During the third set of decisions, and following that, median household income was used once or twice, and poverty percent, the number of drinks, and population were frequently repeated in the decisions. This allowed us to see that poverty percent, population, and number of drinks were the most influential features in the decision making the tree made.

It is important to note that cost per drink was only utilized by the Decision Tree with a max depth of 4, and it was only used for one of the minor decisions. The college graduation rates feature was not used in any decision across all of the Decision Trees.

Through this, we can successfully conclude that our most influential feature was the number of drinks, and the relevance of poverty percent, population, and median household income was about the same. In the end, we decided to use a max depth of 4 in our code to make sure that we did not have a high bias while still making sure that we weren’t overfitting.

Prediction and Forecasting#

(4th Approach) Regression models are commonly used for predicting and forecasting numerical values based on historical data. The model’s predictions can provide valuable insights into future trends, patterns, or behaviors, aiding in decision-making and planning.

In the context of Alcohol Prevalence for a given state, the following decisions can be made in order to better the lives of individuals living in these areas:

  1. Public Health Policy: The predictions from the model can offer insights into the alcohol consumption patterns of a specific state’s population. Policymakers and public health officials can utilize this information to develop targeted interventions and awareness campaigns aimed at addressing potential alcohol-related issues or promoting responsible drinking habits.

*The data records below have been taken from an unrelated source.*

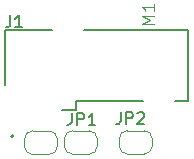
<source format=gbr>
%TF.GenerationSoftware,KiCad,Pcbnew,9.0.1+dfsg-1*%
%TF.CreationDate,2025-05-01T10:56:30+02:00*%
%TF.ProjectId,audio-jack,61756469-6f2d-46a6-9163-6b2e6b696361,rev?*%
%TF.SameCoordinates,Original*%
%TF.FileFunction,Legend,Top*%
%TF.FilePolarity,Positive*%
%FSLAX46Y46*%
G04 Gerber Fmt 4.6, Leading zero omitted, Abs format (unit mm)*
G04 Created by KiCad (PCBNEW 9.0.1+dfsg-1) date 2025-05-01 10:56:30*
%MOMM*%
%LPD*%
G01*
G04 APERTURE LIST*
%ADD10C,0.150000*%
%ADD11C,0.100000*%
%ADD12C,0.120000*%
%ADD13C,0.127000*%
%ADD14C,0.200000*%
G04 APERTURE END LIST*
D10*
X40406666Y-32264819D02*
X40406666Y-32979104D01*
X40406666Y-32979104D02*
X40359047Y-33121961D01*
X40359047Y-33121961D02*
X40263809Y-33217200D01*
X40263809Y-33217200D02*
X40120952Y-33264819D01*
X40120952Y-33264819D02*
X40025714Y-33264819D01*
X41406666Y-33264819D02*
X40835238Y-33264819D01*
X41120952Y-33264819D02*
X41120952Y-32264819D01*
X41120952Y-32264819D02*
X41025714Y-32407676D01*
X41025714Y-32407676D02*
X40930476Y-32502914D01*
X40930476Y-32502914D02*
X40835238Y-32550533D01*
D11*
X52567419Y-32959523D02*
X51567419Y-32959523D01*
X51567419Y-32959523D02*
X52281704Y-32626190D01*
X52281704Y-32626190D02*
X51567419Y-32292857D01*
X51567419Y-32292857D02*
X52567419Y-32292857D01*
X52567419Y-31292857D02*
X52567419Y-31864285D01*
X52567419Y-31578571D02*
X51567419Y-31578571D01*
X51567419Y-31578571D02*
X51710276Y-31673809D01*
X51710276Y-31673809D02*
X51805514Y-31769047D01*
X51805514Y-31769047D02*
X51853133Y-31864285D01*
D10*
X49756666Y-40464819D02*
X49756666Y-41179104D01*
X49756666Y-41179104D02*
X49709047Y-41321961D01*
X49709047Y-41321961D02*
X49613809Y-41417200D01*
X49613809Y-41417200D02*
X49470952Y-41464819D01*
X49470952Y-41464819D02*
X49375714Y-41464819D01*
X50232857Y-41464819D02*
X50232857Y-40464819D01*
X50232857Y-40464819D02*
X50613809Y-40464819D01*
X50613809Y-40464819D02*
X50709047Y-40512438D01*
X50709047Y-40512438D02*
X50756666Y-40560057D01*
X50756666Y-40560057D02*
X50804285Y-40655295D01*
X50804285Y-40655295D02*
X50804285Y-40798152D01*
X50804285Y-40798152D02*
X50756666Y-40893390D01*
X50756666Y-40893390D02*
X50709047Y-40941009D01*
X50709047Y-40941009D02*
X50613809Y-40988628D01*
X50613809Y-40988628D02*
X50232857Y-40988628D01*
X51185238Y-40560057D02*
X51232857Y-40512438D01*
X51232857Y-40512438D02*
X51328095Y-40464819D01*
X51328095Y-40464819D02*
X51566190Y-40464819D01*
X51566190Y-40464819D02*
X51661428Y-40512438D01*
X51661428Y-40512438D02*
X51709047Y-40560057D01*
X51709047Y-40560057D02*
X51756666Y-40655295D01*
X51756666Y-40655295D02*
X51756666Y-40750533D01*
X51756666Y-40750533D02*
X51709047Y-40893390D01*
X51709047Y-40893390D02*
X51137619Y-41464819D01*
X51137619Y-41464819D02*
X51756666Y-41464819D01*
X45616666Y-40544819D02*
X45616666Y-41259104D01*
X45616666Y-41259104D02*
X45569047Y-41401961D01*
X45569047Y-41401961D02*
X45473809Y-41497200D01*
X45473809Y-41497200D02*
X45330952Y-41544819D01*
X45330952Y-41544819D02*
X45235714Y-41544819D01*
X46092857Y-41544819D02*
X46092857Y-40544819D01*
X46092857Y-40544819D02*
X46473809Y-40544819D01*
X46473809Y-40544819D02*
X46569047Y-40592438D01*
X46569047Y-40592438D02*
X46616666Y-40640057D01*
X46616666Y-40640057D02*
X46664285Y-40735295D01*
X46664285Y-40735295D02*
X46664285Y-40878152D01*
X46664285Y-40878152D02*
X46616666Y-40973390D01*
X46616666Y-40973390D02*
X46569047Y-41021009D01*
X46569047Y-41021009D02*
X46473809Y-41068628D01*
X46473809Y-41068628D02*
X46092857Y-41068628D01*
X47616666Y-41544819D02*
X47045238Y-41544819D01*
X47330952Y-41544819D02*
X47330952Y-40544819D01*
X47330952Y-40544819D02*
X47235714Y-40687676D01*
X47235714Y-40687676D02*
X47140476Y-40782914D01*
X47140476Y-40782914D02*
X47045238Y-40830533D01*
D12*
%TO.C,JP3*%
X41610000Y-43340000D02*
X41610000Y-42740000D01*
X42310000Y-42040000D02*
X43710000Y-42040000D01*
X43710000Y-44040000D02*
X42310000Y-44040000D01*
X44410000Y-42740000D02*
X44410000Y-43340000D01*
X41610000Y-42740000D02*
G75*
G02*
X42310000Y-42040000I699999J1D01*
G01*
X42310000Y-44040000D02*
G75*
G02*
X41610000Y-43340000I-1J699999D01*
G01*
X43710000Y-42040000D02*
G75*
G02*
X44410000Y-42740000I0J-700000D01*
G01*
X44410000Y-43340000D02*
G75*
G02*
X43710000Y-44040000I-700000J0D01*
G01*
D13*
%TO.C,J1*%
X40000000Y-33500000D02*
X40000000Y-38180000D01*
X43950000Y-33500000D02*
X40000000Y-33500000D01*
X44820000Y-40300000D02*
X46000000Y-40300000D01*
X46000000Y-39500000D02*
X51680000Y-39500000D01*
X46000000Y-40300000D02*
X46000000Y-39500000D01*
X54320000Y-39500000D02*
X55500000Y-39500000D01*
X55500000Y-33500000D02*
X46620000Y-33500000D01*
X55500000Y-39500000D02*
X55500000Y-33500000D01*
D14*
X40700000Y-42500000D02*
G75*
G02*
X40500000Y-42500000I-100000J0D01*
G01*
X40500000Y-42500000D02*
G75*
G02*
X40700000Y-42500000I100000J0D01*
G01*
D12*
%TO.C,JP2*%
X49640000Y-43310000D02*
X49640000Y-42710000D01*
X50340000Y-42010000D02*
X51740000Y-42010000D01*
X51740000Y-44010000D02*
X50340000Y-44010000D01*
X52440000Y-42710000D02*
X52440000Y-43310000D01*
X49640000Y-42710000D02*
G75*
G02*
X50340000Y-42010000I699999J1D01*
G01*
X50340000Y-44010000D02*
G75*
G02*
X49640000Y-43310000I-1J699999D01*
G01*
X51740000Y-42010000D02*
G75*
G02*
X52440000Y-42710000I0J-700000D01*
G01*
X52440000Y-43310000D02*
G75*
G02*
X51740000Y-44010000I-700000J0D01*
G01*
%TO.C,JP1*%
X44990000Y-43320000D02*
X44990000Y-42720000D01*
X45690000Y-42020000D02*
X47090000Y-42020000D01*
X47090000Y-44020000D02*
X45690000Y-44020000D01*
X47790000Y-42720000D02*
X47790000Y-43320000D01*
X44990000Y-42720000D02*
G75*
G02*
X45690000Y-42020000I699999J1D01*
G01*
X45690000Y-44020000D02*
G75*
G02*
X44990000Y-43320000I-1J699999D01*
G01*
X47090000Y-42020000D02*
G75*
G02*
X47790000Y-42720000I0J-700000D01*
G01*
X47790000Y-43320000D02*
G75*
G02*
X47090000Y-44020000I-700000J0D01*
G01*
%TD*%
M02*

</source>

  2. Alcohol Addiction and Treatment: Understanding the predicted alcohol consumption rates can help identify areas with higher alcohol usage, indicating potential hotspots for alcohol addiction problems. This knowledge can aid in directing resources and treatment programs to regions where they are most needed.

  3. Socioeconomic Patterns: The predictions of the model may indicate relationships between alcohol consumption rates and socioeconomic elements like income, education, or employment rates. Such information can be used to examine the connection between alcohol use and social determinants of health.

  4. Alcohol-Related Accidents and Crimes: Higher alcohol consumption rates may be associated with an increased risk of alcohol-related accidents and crimes. Policymakers and law enforcement agencies can use the model’s predictions to target areas with higher predicted consumption rates for enforcement and prevention measures.